Shares of power sector lender Rural Electrification Corporation (REC) and Power Finance Corporation (PFC) plunged as much as 12.83 per cent and 11.05 per cent on Friday after the government approved a turnaround plan for state electricity boards that is likely to impact the lenders’ margins.
According to traders, the package is a long term positive but would compress lenders’ margins significantly in short term. The compression in margins can affect profits by 10 per cent in the medium term.
At 11.06 am, REC and PFC shares were trading 8.51 per cent and 7.06 per cent down at Rs 243.50 and 234.20. Sensex was up 8.13 points at 26,312. Later, the scrip of REC closed 10.35 per cent down at Rs 238.60 and PFC ended 7.84 per cent down at Rs 232.25.
As per the plan cleared by the Cabinet on Thursday, states will have to take over 75 per cent of the SEBs’ loans as of September 30, 2015, by FY17-end, and 50 per cent by the end of March 2016 itself. The states will have the facility of a concessional interest rate of about 9 per cent in servicing the loans, compared with the present 13-14 per cent interest rate on SEBs’ outstanding debt.
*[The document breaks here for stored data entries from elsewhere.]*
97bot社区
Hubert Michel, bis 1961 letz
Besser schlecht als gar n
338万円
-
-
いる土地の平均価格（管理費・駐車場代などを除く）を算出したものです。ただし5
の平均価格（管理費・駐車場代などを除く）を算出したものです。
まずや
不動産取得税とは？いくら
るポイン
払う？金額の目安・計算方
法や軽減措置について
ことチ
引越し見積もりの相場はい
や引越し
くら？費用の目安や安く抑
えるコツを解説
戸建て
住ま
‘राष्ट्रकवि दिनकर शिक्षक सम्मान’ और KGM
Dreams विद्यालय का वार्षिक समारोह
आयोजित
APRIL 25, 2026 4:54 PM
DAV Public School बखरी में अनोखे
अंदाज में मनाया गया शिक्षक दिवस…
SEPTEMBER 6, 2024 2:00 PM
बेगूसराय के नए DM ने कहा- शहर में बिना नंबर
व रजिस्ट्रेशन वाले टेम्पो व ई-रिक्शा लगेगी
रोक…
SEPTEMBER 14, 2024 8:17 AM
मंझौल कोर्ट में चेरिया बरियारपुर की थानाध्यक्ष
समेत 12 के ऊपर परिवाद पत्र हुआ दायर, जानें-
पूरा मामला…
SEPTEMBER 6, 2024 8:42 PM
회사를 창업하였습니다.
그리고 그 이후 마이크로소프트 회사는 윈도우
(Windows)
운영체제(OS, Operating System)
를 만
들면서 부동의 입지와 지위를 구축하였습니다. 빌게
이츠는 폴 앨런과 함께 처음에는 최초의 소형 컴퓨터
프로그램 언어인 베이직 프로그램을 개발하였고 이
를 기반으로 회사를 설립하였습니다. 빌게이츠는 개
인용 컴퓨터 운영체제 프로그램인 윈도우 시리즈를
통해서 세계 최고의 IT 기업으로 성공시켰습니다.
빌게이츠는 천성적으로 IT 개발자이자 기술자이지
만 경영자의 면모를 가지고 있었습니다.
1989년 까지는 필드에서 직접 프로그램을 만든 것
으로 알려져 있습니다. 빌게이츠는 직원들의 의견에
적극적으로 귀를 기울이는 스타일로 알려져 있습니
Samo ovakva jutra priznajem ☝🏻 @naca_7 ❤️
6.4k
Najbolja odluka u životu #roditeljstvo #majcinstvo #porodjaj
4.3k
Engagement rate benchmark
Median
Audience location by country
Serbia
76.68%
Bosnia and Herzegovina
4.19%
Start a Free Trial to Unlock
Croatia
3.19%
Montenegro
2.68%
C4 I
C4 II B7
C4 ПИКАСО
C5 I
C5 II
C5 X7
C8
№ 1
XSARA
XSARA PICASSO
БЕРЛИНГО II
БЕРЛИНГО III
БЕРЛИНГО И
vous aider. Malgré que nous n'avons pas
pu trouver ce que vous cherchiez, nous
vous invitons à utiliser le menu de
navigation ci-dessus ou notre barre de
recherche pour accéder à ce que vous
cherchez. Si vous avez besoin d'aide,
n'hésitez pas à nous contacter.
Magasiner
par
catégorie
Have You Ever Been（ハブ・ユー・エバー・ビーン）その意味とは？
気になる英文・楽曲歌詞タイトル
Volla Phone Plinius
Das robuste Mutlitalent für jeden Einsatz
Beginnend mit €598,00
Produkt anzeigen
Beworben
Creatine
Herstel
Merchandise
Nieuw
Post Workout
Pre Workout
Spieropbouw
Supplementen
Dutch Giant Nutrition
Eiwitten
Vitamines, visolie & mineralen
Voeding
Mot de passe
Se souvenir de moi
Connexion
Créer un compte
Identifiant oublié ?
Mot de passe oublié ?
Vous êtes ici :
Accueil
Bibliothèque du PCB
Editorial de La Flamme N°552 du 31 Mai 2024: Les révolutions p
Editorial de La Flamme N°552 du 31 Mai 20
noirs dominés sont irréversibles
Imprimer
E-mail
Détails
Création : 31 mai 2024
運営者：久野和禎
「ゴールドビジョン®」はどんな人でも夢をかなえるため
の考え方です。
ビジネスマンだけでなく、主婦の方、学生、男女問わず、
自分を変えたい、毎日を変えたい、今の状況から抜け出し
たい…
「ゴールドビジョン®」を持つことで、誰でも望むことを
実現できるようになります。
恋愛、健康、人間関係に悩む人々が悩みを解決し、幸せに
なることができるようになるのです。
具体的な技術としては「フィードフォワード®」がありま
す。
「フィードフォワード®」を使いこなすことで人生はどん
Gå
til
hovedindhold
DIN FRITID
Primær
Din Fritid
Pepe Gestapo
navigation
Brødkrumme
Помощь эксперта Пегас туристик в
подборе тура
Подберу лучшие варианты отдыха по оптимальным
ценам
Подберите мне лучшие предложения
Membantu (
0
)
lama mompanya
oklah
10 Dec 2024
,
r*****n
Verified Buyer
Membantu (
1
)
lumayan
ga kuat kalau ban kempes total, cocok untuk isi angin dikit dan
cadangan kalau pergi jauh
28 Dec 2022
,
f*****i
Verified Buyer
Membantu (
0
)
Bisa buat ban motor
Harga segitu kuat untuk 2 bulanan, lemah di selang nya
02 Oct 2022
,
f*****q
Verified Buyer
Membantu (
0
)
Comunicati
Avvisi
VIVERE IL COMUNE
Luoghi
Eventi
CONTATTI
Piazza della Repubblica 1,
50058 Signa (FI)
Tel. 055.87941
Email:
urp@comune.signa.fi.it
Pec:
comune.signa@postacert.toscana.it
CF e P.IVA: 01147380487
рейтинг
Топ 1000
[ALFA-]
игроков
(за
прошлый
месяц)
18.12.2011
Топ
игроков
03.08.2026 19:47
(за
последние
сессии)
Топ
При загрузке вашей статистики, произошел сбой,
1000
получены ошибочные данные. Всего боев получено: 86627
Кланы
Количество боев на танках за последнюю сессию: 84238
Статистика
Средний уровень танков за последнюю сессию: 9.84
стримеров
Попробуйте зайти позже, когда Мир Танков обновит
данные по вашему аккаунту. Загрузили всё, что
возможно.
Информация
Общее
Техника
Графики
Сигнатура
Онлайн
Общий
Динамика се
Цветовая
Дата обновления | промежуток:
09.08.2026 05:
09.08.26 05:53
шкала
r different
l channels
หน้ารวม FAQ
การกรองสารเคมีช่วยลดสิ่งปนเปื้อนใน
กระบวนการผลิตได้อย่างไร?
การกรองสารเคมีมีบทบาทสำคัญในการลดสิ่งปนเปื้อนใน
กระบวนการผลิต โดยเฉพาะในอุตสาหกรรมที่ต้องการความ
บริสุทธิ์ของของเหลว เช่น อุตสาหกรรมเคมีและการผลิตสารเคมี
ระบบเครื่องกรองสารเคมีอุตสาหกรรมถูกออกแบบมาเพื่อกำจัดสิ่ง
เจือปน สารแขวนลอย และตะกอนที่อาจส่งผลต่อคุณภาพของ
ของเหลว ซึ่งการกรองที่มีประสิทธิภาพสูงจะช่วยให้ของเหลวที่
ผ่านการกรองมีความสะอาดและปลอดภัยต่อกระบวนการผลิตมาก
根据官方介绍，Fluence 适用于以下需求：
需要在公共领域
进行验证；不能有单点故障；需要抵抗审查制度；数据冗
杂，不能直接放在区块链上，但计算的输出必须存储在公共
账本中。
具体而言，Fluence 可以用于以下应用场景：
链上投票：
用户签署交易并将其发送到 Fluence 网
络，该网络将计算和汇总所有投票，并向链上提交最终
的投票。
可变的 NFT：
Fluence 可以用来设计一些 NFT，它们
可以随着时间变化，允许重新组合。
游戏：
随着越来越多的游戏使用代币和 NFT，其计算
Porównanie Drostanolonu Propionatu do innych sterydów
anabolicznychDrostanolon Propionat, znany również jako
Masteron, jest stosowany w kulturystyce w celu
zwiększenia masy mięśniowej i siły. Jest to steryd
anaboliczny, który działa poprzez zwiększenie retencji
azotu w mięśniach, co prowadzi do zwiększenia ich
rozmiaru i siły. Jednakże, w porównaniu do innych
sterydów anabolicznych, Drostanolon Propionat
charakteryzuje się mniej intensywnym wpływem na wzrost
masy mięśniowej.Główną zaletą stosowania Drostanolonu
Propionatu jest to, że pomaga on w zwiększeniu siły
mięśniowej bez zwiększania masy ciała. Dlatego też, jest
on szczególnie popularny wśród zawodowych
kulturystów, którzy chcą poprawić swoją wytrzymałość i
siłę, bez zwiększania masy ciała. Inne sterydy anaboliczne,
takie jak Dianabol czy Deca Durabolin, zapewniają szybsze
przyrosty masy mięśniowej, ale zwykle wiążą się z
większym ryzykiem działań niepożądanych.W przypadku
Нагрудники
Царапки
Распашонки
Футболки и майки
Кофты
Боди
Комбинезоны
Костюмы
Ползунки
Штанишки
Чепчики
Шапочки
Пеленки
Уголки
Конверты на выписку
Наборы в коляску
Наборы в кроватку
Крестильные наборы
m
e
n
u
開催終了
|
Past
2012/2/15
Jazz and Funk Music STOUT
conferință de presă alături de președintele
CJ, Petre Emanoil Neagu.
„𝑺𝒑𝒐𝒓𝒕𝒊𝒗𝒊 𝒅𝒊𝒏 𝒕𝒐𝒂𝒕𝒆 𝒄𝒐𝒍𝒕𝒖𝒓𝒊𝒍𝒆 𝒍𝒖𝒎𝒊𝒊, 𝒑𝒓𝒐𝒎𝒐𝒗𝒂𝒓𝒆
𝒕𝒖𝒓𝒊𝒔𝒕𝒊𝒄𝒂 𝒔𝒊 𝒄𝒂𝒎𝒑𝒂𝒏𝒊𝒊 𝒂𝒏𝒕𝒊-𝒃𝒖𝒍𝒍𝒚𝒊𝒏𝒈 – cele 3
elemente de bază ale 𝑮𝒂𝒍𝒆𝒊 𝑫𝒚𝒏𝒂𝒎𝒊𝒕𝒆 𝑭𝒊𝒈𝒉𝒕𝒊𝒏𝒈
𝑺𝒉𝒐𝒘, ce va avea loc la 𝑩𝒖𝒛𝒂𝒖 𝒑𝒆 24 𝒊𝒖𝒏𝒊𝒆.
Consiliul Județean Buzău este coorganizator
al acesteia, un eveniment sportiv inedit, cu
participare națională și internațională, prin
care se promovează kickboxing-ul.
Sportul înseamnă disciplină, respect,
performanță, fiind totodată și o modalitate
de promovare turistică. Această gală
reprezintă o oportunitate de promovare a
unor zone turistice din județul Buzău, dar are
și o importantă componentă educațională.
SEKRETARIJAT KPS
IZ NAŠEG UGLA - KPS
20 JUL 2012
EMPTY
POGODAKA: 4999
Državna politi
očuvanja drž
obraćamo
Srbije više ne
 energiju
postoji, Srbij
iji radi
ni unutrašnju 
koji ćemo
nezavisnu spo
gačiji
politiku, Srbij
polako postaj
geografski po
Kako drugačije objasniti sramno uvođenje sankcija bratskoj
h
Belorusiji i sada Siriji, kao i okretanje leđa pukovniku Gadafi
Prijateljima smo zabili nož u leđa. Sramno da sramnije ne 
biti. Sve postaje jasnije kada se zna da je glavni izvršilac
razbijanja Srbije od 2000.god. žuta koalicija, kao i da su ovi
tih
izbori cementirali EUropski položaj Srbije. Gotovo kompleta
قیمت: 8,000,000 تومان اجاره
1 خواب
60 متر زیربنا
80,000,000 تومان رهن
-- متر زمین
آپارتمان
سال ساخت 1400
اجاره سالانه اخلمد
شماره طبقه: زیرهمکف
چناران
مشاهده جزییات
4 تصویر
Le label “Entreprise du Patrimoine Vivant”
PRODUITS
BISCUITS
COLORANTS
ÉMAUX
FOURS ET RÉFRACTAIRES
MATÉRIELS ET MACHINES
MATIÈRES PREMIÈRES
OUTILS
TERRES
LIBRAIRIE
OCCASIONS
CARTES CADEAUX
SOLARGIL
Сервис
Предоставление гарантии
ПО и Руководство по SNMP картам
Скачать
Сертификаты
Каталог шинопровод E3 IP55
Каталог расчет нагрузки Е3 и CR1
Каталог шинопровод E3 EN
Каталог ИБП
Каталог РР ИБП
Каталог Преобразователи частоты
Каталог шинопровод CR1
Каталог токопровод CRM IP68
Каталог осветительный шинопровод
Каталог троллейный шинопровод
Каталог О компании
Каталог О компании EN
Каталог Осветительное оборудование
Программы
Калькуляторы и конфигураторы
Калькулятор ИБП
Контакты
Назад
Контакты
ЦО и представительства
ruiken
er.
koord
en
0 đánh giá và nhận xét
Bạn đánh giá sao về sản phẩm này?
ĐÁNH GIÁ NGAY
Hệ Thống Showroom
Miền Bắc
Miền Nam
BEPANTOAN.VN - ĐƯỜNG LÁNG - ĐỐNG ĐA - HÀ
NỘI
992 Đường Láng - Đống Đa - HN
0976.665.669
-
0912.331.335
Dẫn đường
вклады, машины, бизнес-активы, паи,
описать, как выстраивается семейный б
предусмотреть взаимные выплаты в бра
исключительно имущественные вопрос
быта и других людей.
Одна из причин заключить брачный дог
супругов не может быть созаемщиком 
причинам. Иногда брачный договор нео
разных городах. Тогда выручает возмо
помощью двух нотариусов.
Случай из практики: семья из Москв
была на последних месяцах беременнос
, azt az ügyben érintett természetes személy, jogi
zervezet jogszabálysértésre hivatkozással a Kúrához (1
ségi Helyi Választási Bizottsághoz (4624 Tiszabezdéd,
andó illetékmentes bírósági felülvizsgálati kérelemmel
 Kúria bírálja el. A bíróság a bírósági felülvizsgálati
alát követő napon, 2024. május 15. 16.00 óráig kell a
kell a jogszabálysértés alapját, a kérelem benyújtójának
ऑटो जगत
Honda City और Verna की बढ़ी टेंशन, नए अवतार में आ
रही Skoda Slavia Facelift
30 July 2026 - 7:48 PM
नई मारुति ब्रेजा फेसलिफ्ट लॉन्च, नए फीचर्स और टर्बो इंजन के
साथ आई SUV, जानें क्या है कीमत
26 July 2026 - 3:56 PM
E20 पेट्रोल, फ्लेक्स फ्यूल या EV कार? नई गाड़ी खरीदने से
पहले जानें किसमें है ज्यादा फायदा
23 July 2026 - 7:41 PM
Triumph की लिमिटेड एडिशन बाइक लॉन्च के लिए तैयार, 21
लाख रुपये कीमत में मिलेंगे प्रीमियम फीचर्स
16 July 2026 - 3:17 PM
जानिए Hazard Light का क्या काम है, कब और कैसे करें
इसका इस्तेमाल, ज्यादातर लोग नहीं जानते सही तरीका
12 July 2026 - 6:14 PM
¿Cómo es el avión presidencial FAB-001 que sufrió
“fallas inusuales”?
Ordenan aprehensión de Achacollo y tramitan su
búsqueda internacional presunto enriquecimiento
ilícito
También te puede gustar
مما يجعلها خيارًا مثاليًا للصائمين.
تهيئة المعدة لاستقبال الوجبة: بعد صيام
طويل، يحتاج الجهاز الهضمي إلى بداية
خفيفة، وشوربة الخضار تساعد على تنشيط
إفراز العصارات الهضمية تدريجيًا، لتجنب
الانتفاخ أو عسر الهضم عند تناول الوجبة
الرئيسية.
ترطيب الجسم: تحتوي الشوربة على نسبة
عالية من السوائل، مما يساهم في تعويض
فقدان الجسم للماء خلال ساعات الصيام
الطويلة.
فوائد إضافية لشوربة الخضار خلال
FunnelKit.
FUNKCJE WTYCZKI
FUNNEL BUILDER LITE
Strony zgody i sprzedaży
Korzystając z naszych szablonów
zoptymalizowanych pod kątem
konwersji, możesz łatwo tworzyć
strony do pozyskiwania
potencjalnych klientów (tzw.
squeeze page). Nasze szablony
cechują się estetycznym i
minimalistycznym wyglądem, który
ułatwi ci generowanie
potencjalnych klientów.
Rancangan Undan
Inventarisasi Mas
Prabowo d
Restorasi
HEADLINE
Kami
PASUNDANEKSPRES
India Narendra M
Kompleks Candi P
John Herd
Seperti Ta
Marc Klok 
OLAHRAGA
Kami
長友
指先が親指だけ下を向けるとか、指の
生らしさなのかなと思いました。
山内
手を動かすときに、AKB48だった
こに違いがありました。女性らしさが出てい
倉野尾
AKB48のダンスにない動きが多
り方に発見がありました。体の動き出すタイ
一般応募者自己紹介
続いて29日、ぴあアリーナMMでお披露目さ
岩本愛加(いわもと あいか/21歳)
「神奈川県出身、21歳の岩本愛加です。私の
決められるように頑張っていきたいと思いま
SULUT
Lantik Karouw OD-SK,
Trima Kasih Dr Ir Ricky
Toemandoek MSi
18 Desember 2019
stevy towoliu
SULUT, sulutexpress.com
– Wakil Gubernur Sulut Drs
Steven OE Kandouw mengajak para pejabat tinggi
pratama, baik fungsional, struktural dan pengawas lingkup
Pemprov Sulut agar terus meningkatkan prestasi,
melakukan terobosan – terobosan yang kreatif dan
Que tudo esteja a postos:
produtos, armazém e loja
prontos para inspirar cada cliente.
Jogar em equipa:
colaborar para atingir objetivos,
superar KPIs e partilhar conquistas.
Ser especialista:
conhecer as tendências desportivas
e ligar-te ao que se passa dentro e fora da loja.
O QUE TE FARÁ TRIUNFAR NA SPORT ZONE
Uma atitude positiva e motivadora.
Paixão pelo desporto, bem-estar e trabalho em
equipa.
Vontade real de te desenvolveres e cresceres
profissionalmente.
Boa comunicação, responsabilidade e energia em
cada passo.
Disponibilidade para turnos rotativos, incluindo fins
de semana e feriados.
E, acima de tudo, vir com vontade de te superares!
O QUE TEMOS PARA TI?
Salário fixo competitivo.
The states will issue bonds at 0.5 per cent above the G-Secs.
Nomura in a research note said, “As of March 2015, the power distribution companies accumulated losses of Rs 3.8 trillion (2.8 per cent of GDP) with their outstanding debt nearly doubling over the last three years to Rs 4.3 trillion. The plan unveiled by the government is expected to wipe out Discom losses by March 2019.”
“These measures clearly point to medium-term health of state electricity boards (SEB)…However, we are disappointed that incremental losses will become a part of fiscal targets materially only from FY20. This leaves scope for back-ending of reforms by States,” said Jefferies.